- Excerpt provided
Sam Harris has another post on consciousness: The Mystery of Consciousness II.
While we know many things about ourselves in anatomical, physiological, and evolutionary terms, we do not know why it is “like something” to be what we are.
Well, this is my stab at it.
Here’s an analogy. Take a long loose spring and connect it rigidly at both ends, and then impart a wave motion on the spring. What is the wave? In one sense it is only the motion of individual parts of the spring that together, because of the physical laws governing that motion, describe a wave in space. Though we can describe the wave – precisely, mathematically – we cannot capture that actual ‘wave’. We can record it on camera; we could copy it in another spring, or the same spring over time. But what we can’t do is capture the actual wave. Take away the spring, or simply stop its motion, and the wave magically vanishes.
This is how I see consciousness. Not, trivially, ‘brain waves’, though they are one aspect of consciousness – it’s output, maybe its ‘waste’, as heat is from an engine.

- Records provided
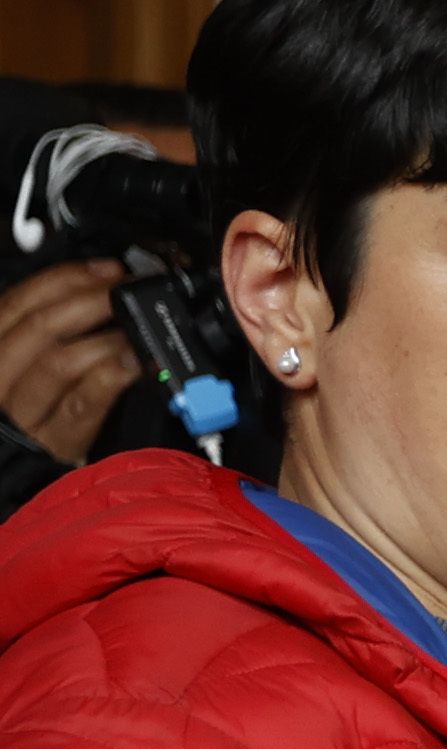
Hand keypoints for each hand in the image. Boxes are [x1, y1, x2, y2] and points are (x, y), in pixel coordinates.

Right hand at [0, 263, 137, 461]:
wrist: (12, 479)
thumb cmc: (24, 417)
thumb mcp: (17, 369)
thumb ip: (39, 337)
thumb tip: (90, 296)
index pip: (14, 304)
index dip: (62, 280)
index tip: (103, 270)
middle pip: (37, 327)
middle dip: (88, 299)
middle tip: (124, 290)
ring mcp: (26, 413)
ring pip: (58, 360)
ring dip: (103, 335)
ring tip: (133, 323)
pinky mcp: (57, 442)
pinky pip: (84, 402)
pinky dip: (112, 375)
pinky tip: (133, 361)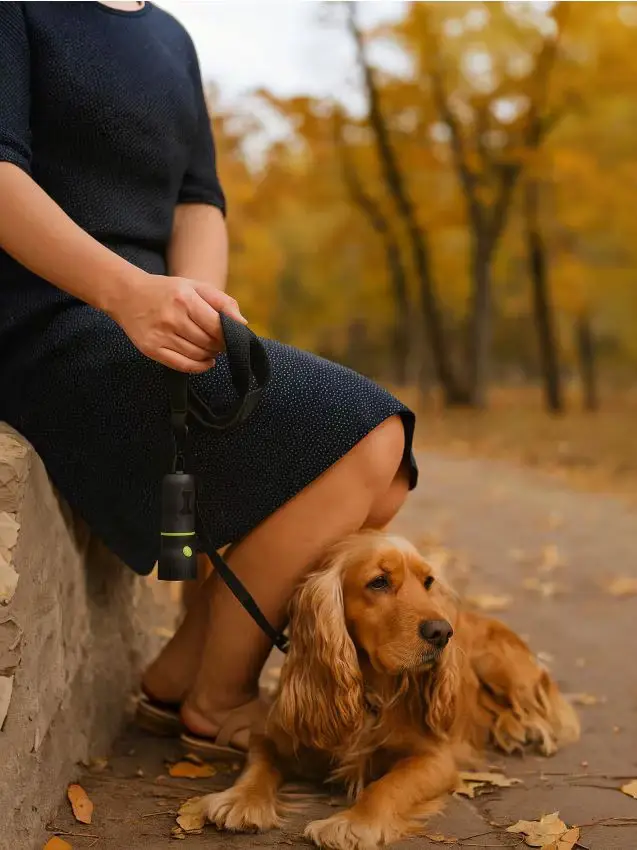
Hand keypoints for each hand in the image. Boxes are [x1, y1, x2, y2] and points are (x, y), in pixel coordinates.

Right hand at [108, 272, 246, 371]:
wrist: (127, 295)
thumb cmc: (167, 291)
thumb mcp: (195, 286)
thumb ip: (222, 302)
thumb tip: (242, 323)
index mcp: (184, 299)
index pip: (217, 325)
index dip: (229, 334)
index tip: (231, 334)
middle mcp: (171, 318)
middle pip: (209, 342)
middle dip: (220, 344)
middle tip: (220, 341)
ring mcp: (160, 335)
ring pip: (198, 355)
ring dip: (210, 354)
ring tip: (211, 347)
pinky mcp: (151, 349)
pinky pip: (182, 366)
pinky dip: (199, 366)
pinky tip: (205, 361)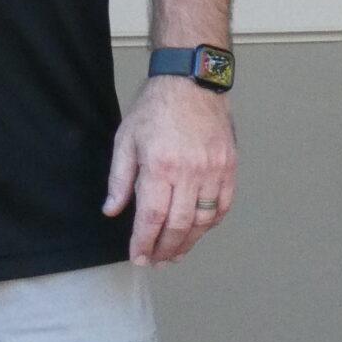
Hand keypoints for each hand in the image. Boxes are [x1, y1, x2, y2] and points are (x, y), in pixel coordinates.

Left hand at [104, 73, 237, 265]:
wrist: (191, 79)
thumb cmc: (156, 106)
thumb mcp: (126, 137)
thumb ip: (119, 178)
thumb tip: (112, 210)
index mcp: (160, 165)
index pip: (152, 217)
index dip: (144, 242)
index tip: (138, 257)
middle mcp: (189, 171)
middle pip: (179, 225)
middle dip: (165, 249)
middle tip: (156, 261)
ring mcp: (213, 170)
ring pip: (202, 221)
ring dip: (188, 242)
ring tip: (175, 253)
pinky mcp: (229, 166)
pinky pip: (222, 205)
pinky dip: (210, 223)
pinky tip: (197, 230)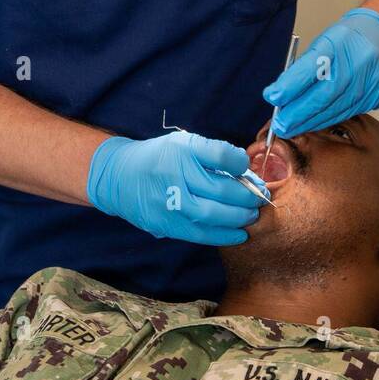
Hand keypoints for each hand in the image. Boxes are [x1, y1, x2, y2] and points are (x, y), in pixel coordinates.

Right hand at [86, 131, 267, 244]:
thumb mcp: (183, 144)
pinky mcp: (165, 224)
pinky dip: (224, 235)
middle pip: (220, 189)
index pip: (219, 155)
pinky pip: (200, 233)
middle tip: (259, 197)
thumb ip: (213, 155)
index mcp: (181, 150)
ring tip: (251, 215)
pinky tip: (239, 233)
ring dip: (239, 218)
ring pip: (211, 215)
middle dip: (246, 196)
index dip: (239, 162)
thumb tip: (247, 173)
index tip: (246, 166)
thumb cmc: (160, 158)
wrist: (120, 177)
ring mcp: (168, 202)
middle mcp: (174, 174)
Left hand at [262, 8, 378, 136]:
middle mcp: (357, 63)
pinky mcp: (378, 95)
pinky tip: (314, 123)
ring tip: (292, 128)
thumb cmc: (347, 39)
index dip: (290, 86)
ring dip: (310, 121)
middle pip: (323, 96)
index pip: (311, 68)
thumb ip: (303, 68)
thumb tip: (280, 95)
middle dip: (298, 113)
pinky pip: (348, 112)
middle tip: (280, 125)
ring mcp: (371, 81)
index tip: (273, 97)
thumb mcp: (322, 43)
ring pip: (335, 109)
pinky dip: (328, 119)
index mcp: (338, 43)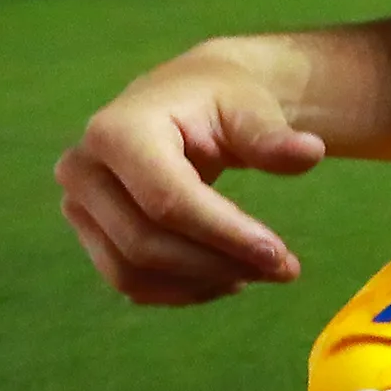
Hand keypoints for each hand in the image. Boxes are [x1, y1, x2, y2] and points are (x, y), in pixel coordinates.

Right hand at [56, 41, 329, 303]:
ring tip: (258, 272)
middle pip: (147, 244)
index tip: (281, 256)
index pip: (168, 201)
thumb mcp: (250, 107)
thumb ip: (272, 136)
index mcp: (117, 130)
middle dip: (219, 264)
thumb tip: (312, 151)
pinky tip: (227, 276)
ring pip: (133, 273)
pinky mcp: (89, 232)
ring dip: (202, 284)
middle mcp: (83, 168)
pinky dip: (182, 290)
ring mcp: (78, 204)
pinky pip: (130, 282)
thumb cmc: (220, 100)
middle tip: (285, 269)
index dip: (225, 235)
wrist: (184, 101)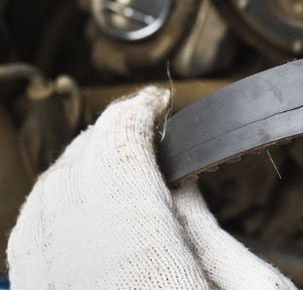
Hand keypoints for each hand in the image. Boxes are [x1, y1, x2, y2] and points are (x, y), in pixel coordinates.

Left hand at [6, 87, 294, 288]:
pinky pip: (24, 254)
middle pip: (71, 180)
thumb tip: (180, 183)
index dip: (134, 119)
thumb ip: (204, 232)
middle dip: (103, 135)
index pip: (118, 165)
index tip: (155, 102)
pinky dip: (44, 213)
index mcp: (147, 277)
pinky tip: (72, 202)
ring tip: (110, 151)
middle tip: (139, 120)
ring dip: (71, 168)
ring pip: (35, 213)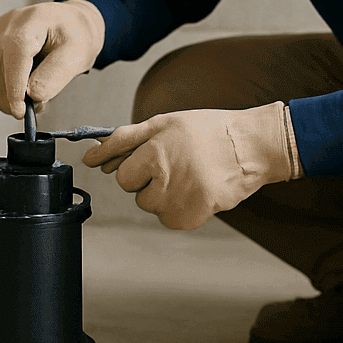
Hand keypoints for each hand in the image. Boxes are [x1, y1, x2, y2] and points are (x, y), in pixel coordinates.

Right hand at [0, 0, 104, 116]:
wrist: (67, 22)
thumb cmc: (73, 35)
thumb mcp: (76, 55)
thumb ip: (55, 76)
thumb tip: (32, 95)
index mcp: (29, 24)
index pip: (14, 60)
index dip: (15, 90)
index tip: (21, 112)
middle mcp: (4, 27)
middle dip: (14, 98)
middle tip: (38, 104)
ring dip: (7, 96)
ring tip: (32, 89)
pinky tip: (18, 83)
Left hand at [82, 102, 301, 230]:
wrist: (251, 147)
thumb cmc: (207, 132)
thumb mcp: (165, 123)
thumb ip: (124, 139)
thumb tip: (91, 157)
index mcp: (154, 150)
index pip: (121, 173)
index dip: (133, 166)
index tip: (143, 165)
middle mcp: (163, 177)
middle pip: (132, 189)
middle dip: (146, 179)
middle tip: (173, 165)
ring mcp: (178, 199)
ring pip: (150, 205)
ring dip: (162, 195)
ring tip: (189, 176)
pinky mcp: (191, 217)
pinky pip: (169, 219)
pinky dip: (179, 208)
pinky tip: (196, 191)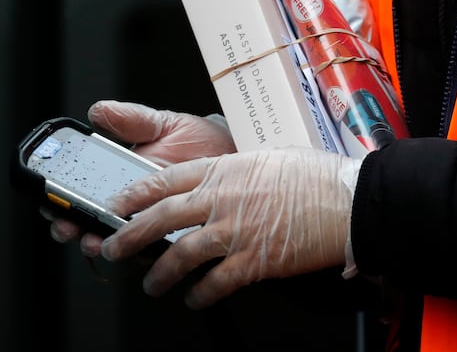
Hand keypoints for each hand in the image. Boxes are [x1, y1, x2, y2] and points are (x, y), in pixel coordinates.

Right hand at [43, 100, 237, 253]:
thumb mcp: (166, 124)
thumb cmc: (203, 141)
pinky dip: (145, 255)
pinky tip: (141, 251)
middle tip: (72, 227)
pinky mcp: (179, 241)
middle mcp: (136, 208)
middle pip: (93, 224)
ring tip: (99, 241)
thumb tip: (98, 110)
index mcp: (125, 180)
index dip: (62, 202)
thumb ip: (132, 120)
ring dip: (103, 245)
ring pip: (120, 244)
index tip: (52, 203)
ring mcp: (156, 226)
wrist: (240, 157)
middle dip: (75, 229)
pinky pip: (158, 255)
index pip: (83, 195)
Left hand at [100, 147, 361, 308]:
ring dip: (160, 273)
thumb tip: (221, 181)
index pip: (165, 180)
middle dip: (130, 236)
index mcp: (224, 169)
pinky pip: (216, 282)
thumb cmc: (313, 175)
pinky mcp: (254, 260)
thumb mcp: (266, 157)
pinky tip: (194, 300)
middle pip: (162, 218)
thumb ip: (235, 170)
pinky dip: (201, 294)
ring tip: (150, 284)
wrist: (345, 200)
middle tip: (112, 248)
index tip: (117, 204)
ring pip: (181, 254)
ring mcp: (236, 231)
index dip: (134, 194)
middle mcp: (222, 199)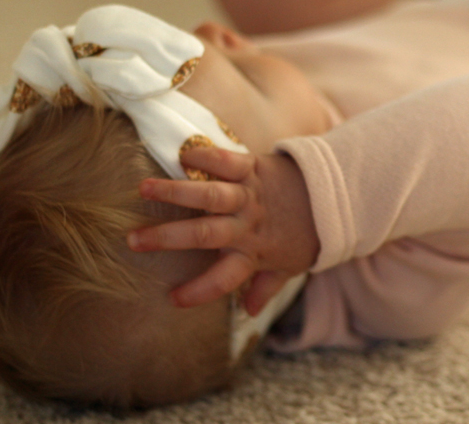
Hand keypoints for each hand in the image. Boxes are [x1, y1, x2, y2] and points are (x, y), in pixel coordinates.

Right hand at [128, 147, 318, 314]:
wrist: (336, 191)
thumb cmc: (308, 232)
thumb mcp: (291, 265)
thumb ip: (266, 286)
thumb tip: (248, 311)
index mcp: (255, 252)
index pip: (225, 278)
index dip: (200, 291)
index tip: (173, 299)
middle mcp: (249, 224)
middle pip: (206, 233)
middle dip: (169, 237)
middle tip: (133, 240)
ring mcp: (251, 194)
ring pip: (210, 194)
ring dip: (176, 191)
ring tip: (144, 189)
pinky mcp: (254, 166)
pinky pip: (228, 160)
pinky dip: (206, 156)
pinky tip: (182, 156)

- Check your understanding
1 - Print the passage from the consciousness post that begins at the words "Sam Harris has" and stops after "wave magically vanishes.", copying it exactly.
2 - Carry on writing the consciousness post, starting right after its last sentence.

- List of answers
1 -
Sam Harris has another post on consciousness: The Mystery of Consciousness II.
While we know many things about ourselves in anatomical, physiological, and evolutionary terms, we do not know why it is “like something” to be what we are.
Well, this is my stab at it.
Here’s an analogy. Take a long loose spring and connect it rigidly at both ends, and then impart a wave motion on the spring. What is the wave? In one sense it is only the motion of individual parts of the spring that together, because of the physical laws governing that motion, describe a wave in space. Though we can describe the wave – precisely, mathematically – we cannot capture that actual ‘wave’. We can record it on camera; we could copy it in another spring, or the same spring over time. But what we can’t do is capture the actual wave. Take away the spring, or simply stop its motion, and the wave magically vanishes.

2 -
The one significant difference is that in consciousness the device (brain) in which this ‘wave’ is occurring is able to monitor itself – at least in terms of some vague abstracted representation of its inner operation. Just as the pressure in a balloon is the vague representation of the motion of the particles it contains, so consciousness is a representation of what’s going on in the brain.
The brain (like the entity it controls) is complex, so it’s no surprise that a representation of it would be complex too – at least one would expect complexity if that representation is to prove useful, but not so complex in use that it becomes so cumbersome it proves use-less.
An over-simplified analogy (for this would not(?) count as consciousness) would be if the spring was made of a network of microchips (retaining the connected elasticity of the spring) that could monitor accelerations and produce an overall vague representation of the action of the spring, as represented by some higher abstract level system (as an IQ figure summarises related but different task performances). What does it feel like to be a micro-chip spring? Would different waveforms emerge as different ‘thoughts’ or mental experiences?
In a sense the wave in the spring is an illusion – there is no ‘wave’ that is independent of the spring’s motion; it has no physical actuality itself, unlike the moving particles of the spring (avoiding any deeper physics and philosophy regarding the particles that make up the spring). Even if a micro-chip spring is monitoring its own (brain) wave activity, there is no actual wave.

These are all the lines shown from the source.